College of Education , Arts and Sciences
English Language Area
Course Outline on Introduction to Stylistics
Brief Description:
Introduction to Stylistics is a language and style course that will help the students in exploring (primarily literary) texts. This course looks at the language of texts and tries to explain how that language creates meaning, style and effect.
Introduction to Stylistics covers all three major literary genres (poetry, prose and drama), and also other text-types e.g. advertisements (which, interestingly, share some of the characteristics of poetry).
Course Aim:
The fundamental philosophy of the course is twofold:
(1) To teach you a set of analytical TOOLS from the "stylistician's tool kit" that you can use to examine texts (for example, their words, sounds, structures, or interactive aspects).
(2) To encourage you to use those tools on additional texts, both during and after the sessions, so that you learn by doing.
Throughout the course, the students will learn different aspects of how to:
1. Analyze the language of texts.
2. Learn about particular aspects of the structure of English (e.g. grammatical, sound and conversational structure), at points where it is of particular relevance to the texts you happen to be studying at the time.
Teachers expected to be an active participant, preferably working alongside other students, especially when it comes to analyzing text extracts. S/he will also experiment the tools you learn each session, by practicing on additional texts.
The course consists of ten topics (sub-divided into sessions), which represent three distinct blocks of poetry, prose fiction and drama:
Topics:
MAINLY POETRY
1. Levels of language.
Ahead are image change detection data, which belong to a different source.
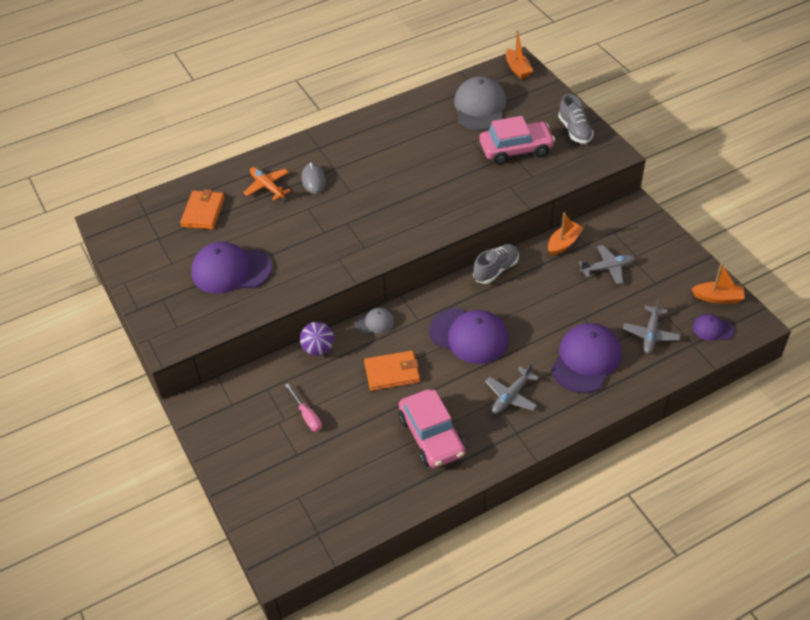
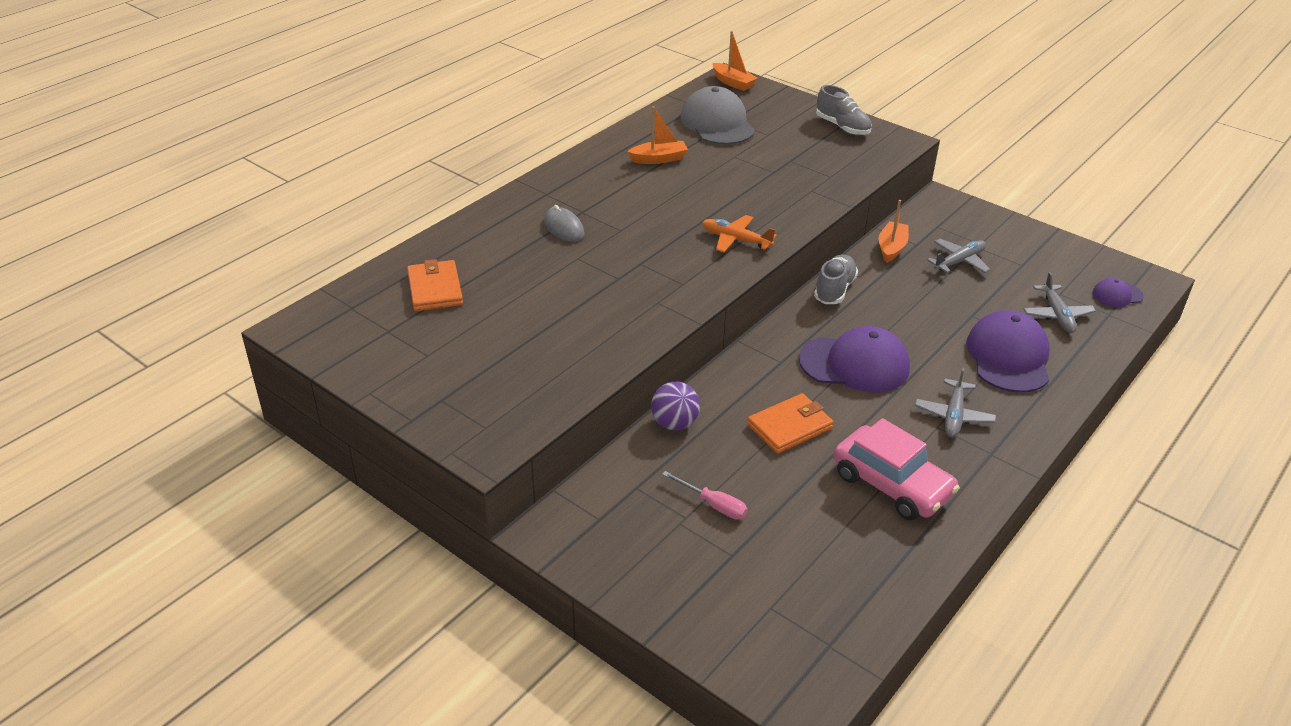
camera: 25 degrees left, 10 degrees down
(231, 270) = (520, 345): purple cap -> none
(267, 187) = (506, 245): orange plane -> orange plane (736, 240)
(374, 323) = (727, 377): grey cap -> none
(516, 149) = (790, 155): pink car -> none
(718, 298) = (1097, 264): orange boat -> orange boat (659, 159)

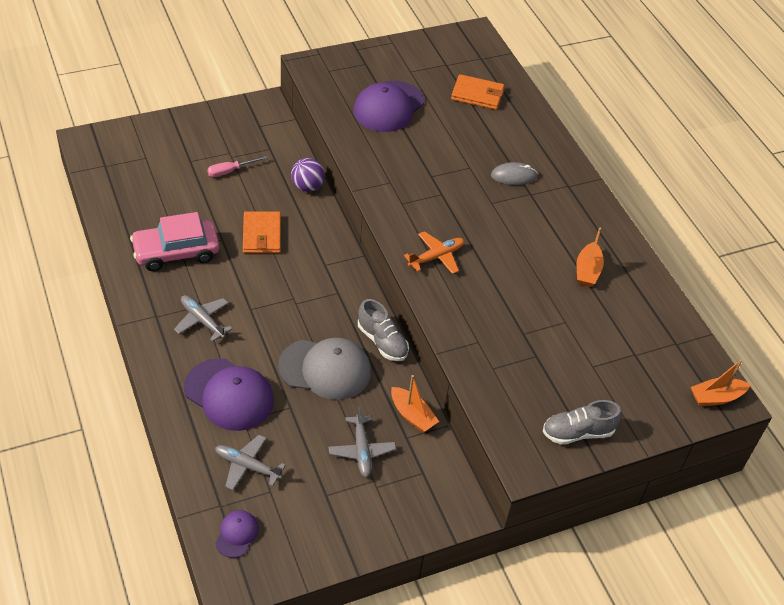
camera: 115 degrees right, 10 degrees up
(717, 123) = (633, 341): grey cap -> grey cap (325, 369)
(854, 364) = (292, 301): purple cap -> purple cap (388, 107)

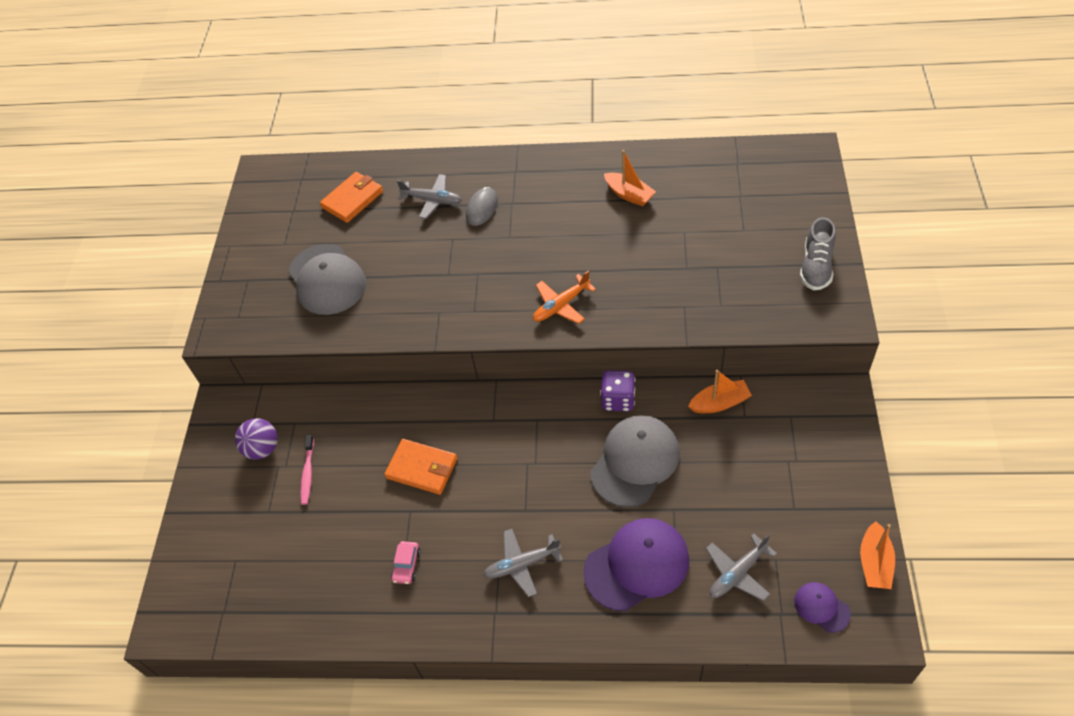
camera: 55 degrees left, 5 degrees up
(176, 252) = (406, 565): pink car -> pink car, size x0.42
(230, 171) = (308, 473): pink screwdriver -> pink toothbrush
(307, 187) = (372, 403): purple ball -> purple ball (262, 449)
(361, 450) = (749, 460): grey plane -> grey plane (432, 200)
(382, 341) = (618, 400): grey shoe -> purple dice
(388, 107) = (327, 279): purple cap -> grey cap
(436, 257) = (561, 305): orange plane -> orange plane turned 120 degrees counterclockwise
(716, 397) = (805, 159): orange boat -> orange boat (874, 563)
Linguistic choice, style and meaning
2. Being creative with words and phrases
3. Patterns, deviations, style and meaning
4. The grammar of simple sentences
5. Sound
MAINLY PROSE
6. Style and style variation
7. The grammar of complex sentences
8. Discourse structure and point of view
9. Speech presentation
10. Prose analysis
MAINLY DRAMA
11. Conversational structure and character
12. Meaning between the lines
13. Shared knowledge and absurdist drama
SHORT, Mick (1996) Exploring the Language of Poems, Plays and Prose, (Longman).
LEECH, G.N. & SHORT, M.H. (1981) Style in Fiction, (Longman).
LEECH, G.N. & SHORT, M.H. (1981) Style in Fiction, (Longman).